A forEach loop can iterate over several rows of data at once (see the forEach tag for details on this). Inside the loop row [0] always exists but the additional rows may not exist in the last iteration of the loop.

For example, if the forEach is iterating over 7 rows of data and has step=’3’ then the first two times through the loop all 3 rows exist but the last time only the first row exists.

 

Note: rows access is 0-based. So the first row is [0] and the second row is [1]. The number inside the [] is the offset from the start and the first row is the start of the rows.

 

To test if a row exists, use the following construct. Note that this is a test=, not a select=.
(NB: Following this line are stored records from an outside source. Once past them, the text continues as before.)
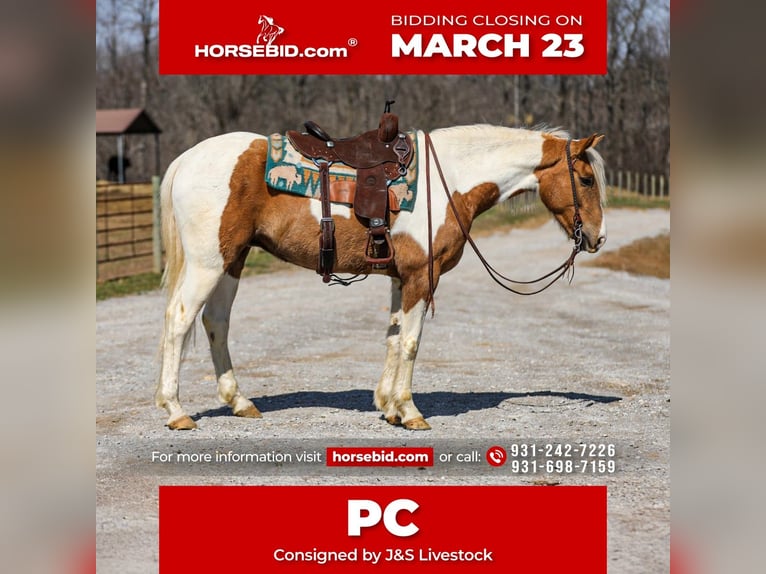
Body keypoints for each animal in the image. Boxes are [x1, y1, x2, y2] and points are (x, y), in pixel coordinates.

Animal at [155, 123, 607, 431]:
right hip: (208, 263)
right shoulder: (422, 277)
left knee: (216, 322)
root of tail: (187, 159)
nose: (598, 237)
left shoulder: (398, 277)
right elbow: (410, 342)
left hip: (232, 260)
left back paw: (240, 402)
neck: (451, 179)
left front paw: (388, 406)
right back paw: (176, 411)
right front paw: (409, 411)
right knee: (179, 320)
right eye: (585, 179)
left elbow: (392, 337)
<wr:forEach ="./name" var=”items” step=”3”>

<wr:if test=”${@items[1]}”>

Second row exists

</wr:if>

</wr:forEach>

The @items[1] is the context for row [1] in the forEach loop. By definition this If will always be true for each time through the loop except the last time. Also, all other tags will return nothing if they are for a row that does not exist, so in many cases you do not need to use this If.
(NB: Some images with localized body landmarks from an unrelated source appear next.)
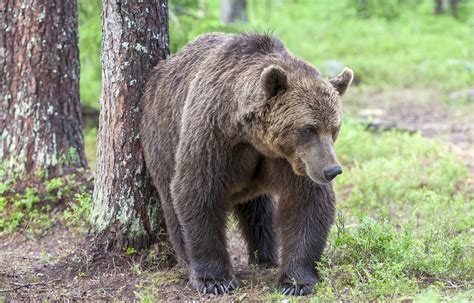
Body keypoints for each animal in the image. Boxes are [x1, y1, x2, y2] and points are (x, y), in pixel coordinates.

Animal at [140, 33, 352, 296]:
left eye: (334, 128)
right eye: (308, 128)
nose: (332, 170)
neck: (251, 136)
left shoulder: (290, 160)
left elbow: (307, 202)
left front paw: (296, 282)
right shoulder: (213, 137)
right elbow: (197, 191)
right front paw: (215, 280)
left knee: (259, 209)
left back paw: (265, 257)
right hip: (161, 138)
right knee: (171, 202)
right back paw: (187, 262)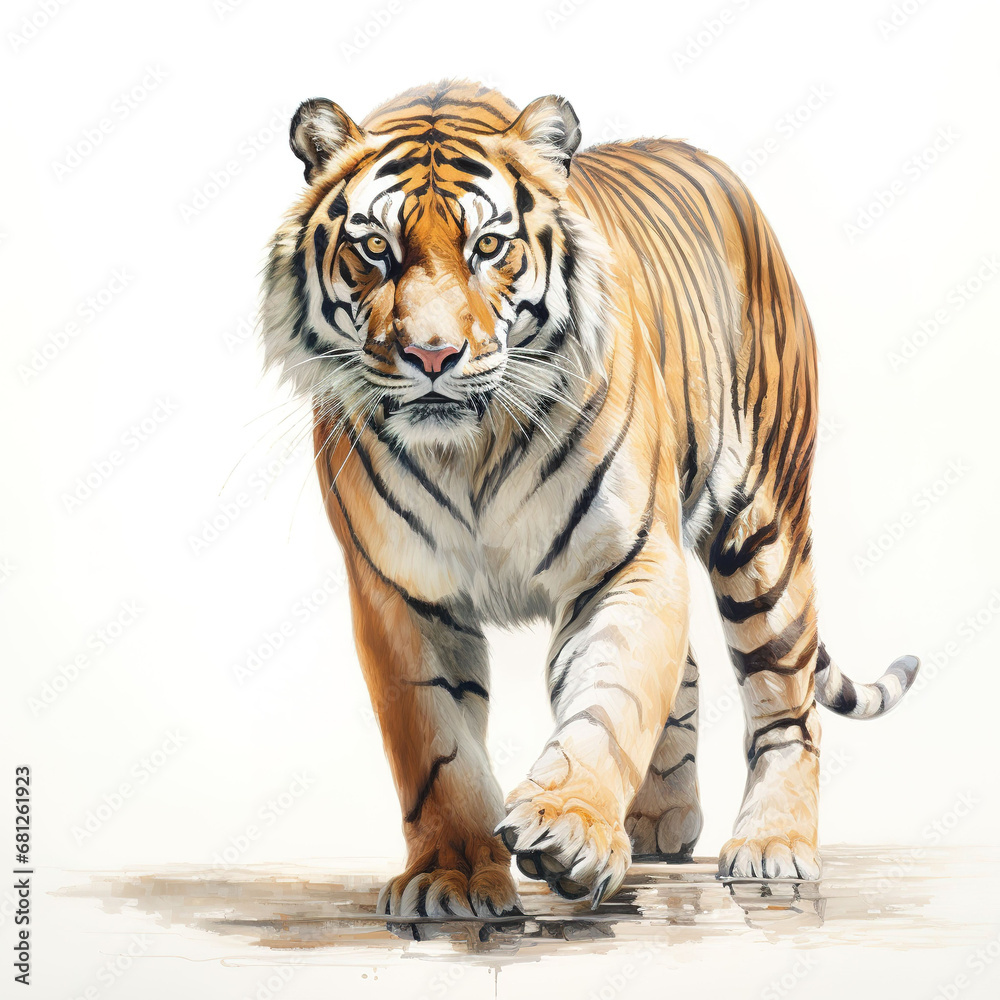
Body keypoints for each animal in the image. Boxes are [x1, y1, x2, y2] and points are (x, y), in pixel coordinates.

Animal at [261, 79, 919, 916]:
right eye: (376, 249)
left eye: (488, 248)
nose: (432, 356)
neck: (469, 451)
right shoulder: (401, 591)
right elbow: (436, 747)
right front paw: (450, 876)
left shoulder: (626, 559)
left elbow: (610, 700)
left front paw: (568, 830)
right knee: (692, 668)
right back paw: (661, 825)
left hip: (763, 526)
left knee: (786, 697)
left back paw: (773, 847)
All row access, aside from this use in If, uses items[1] while this uses @items[1]. The @ sign tells the system to check existence (a true/false value) instead of access the row’s data.

XML Usage​

<wr:if select="./name">

... other text ...

<wr:else/>

... other text ...

</wr:if>

The <wr:else/> is optional, and in that case everything is skipped if the node does not exist.

 

Click here to download the XML sample.

SQL Usage​

<wr:if select=″select * from ORDER_ITEM where ORDER_ID = ${orderNum}″>

The results are checked to determine if any rows were returned. The statement is true if one or more rows were returned. If no rows were returned, the statement is false.

 

OR:

 

<wr:if select=″select REBATE_INFO from ORDER_ITEM where ORDER_ID = ${orderNum}″ isEmpty=″false″>

If you use the isEmpty attribute, the field in the first column of the first row is evaluated, regardless of how many rows are returned. The statement is true if this field contains any value other than a NULL or empty string. The statement is false if the field contains a NULL or an empty string.

 

Click here to download the SQL sample.

 

 

Suppressing Blank Lines

Suppressing Blank Lines When a Field Exists But is Empty:

 

To suppress blank lines, be sure your Tags are each on a separate line, with no blanks or tabs before or after the tags. For example, you might have several address lines and wish to suppress any blank fields, so that a blank line doesn’t appear in the address. You'll need to make adjustments to the notEmpty property in the Tag Editor.  Compare these examples:

 

Example of no tabs or spaces, one tag per paragraph – blank lines successfully suppressed:

<wr:if select=’/order/customer/address/@city’ notEmpty=’true’>

<out select=’/order/customer/address/@city’>

</wr:if>

 

Example of two tags per paragraph – blank lines occur:

<wr:if select=’/order/customer/address/@city’ notEmpty=’true’><out select=’/order/customer/address/@city’></wr:if>

 

Example of tabs or spaces around tags – blank lines occur:

{TAB} <wr:if select=’/order/customer/address/@city’ notEmpty=’true’><=:/order/customer/address/@city>

{TAB} </wr:if>

 

When using select vs. test attributeFor <wr:if select="./name"> ... </wr:if>, Windward Reports performs an If on the dataset. It looks for the existence of the node identified by the select and is true if the node exists and false if it doesn't exist. If the attribute notEmpty="true" is set, the node must exist and must have data in it. A single space counts as data.

 

For <wr:if test="${stat.index}>1"> ... </wr:if>, Windward Reports performs a boolean evaluation on the test attribute. In this case it is not hitting the data source. However, the use of ${name.item} type fields in the boolean expression allows the evaluation to be performed against var fields from forEach and query tags and varStatus fields from forEach tags.

Example: Select Attribute

<wr:if select="./name" notEmpty=”true”>

... other text ...

<wr:else/>

... other text ...

</wr:if>

Example: Test Attribute

<wr:if test="${stat.first}">

... other text ...

<wr:else/>

... other text ...

</wr:if>

which will include the template between the if and the else if the referenced node exists, and will include the text between the else and the if end tag if it does not.